> **Task item**
Could you restate the data word for word and drop the pictures?
------------------------------
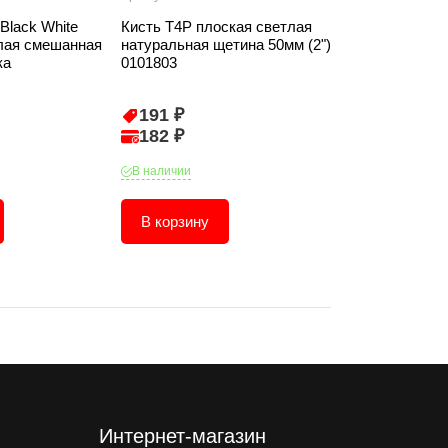
Black White
Кисть T4P плоская светлая
Краги СИБИН и
лая смешанная
натуральная щетина 50мм (2")
350мм XL
ка
0101803
191 ₽
822 ₽
182 ₽
781 ₽
В наличии
В наличии
В корзину
В корзину
Интернет-магазин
------------------------------
> **Result below**
Black White
Кисть T4P плоская светлая
Краги СИБИН и
лая смешанная
натуральная щетина 50мм (2")
350мм XL
ка
0101803
191 ₽
822 ₽
182 ₽
781 ₽
В наличии
В наличии
В корзину
В корзину
Интернет-магазин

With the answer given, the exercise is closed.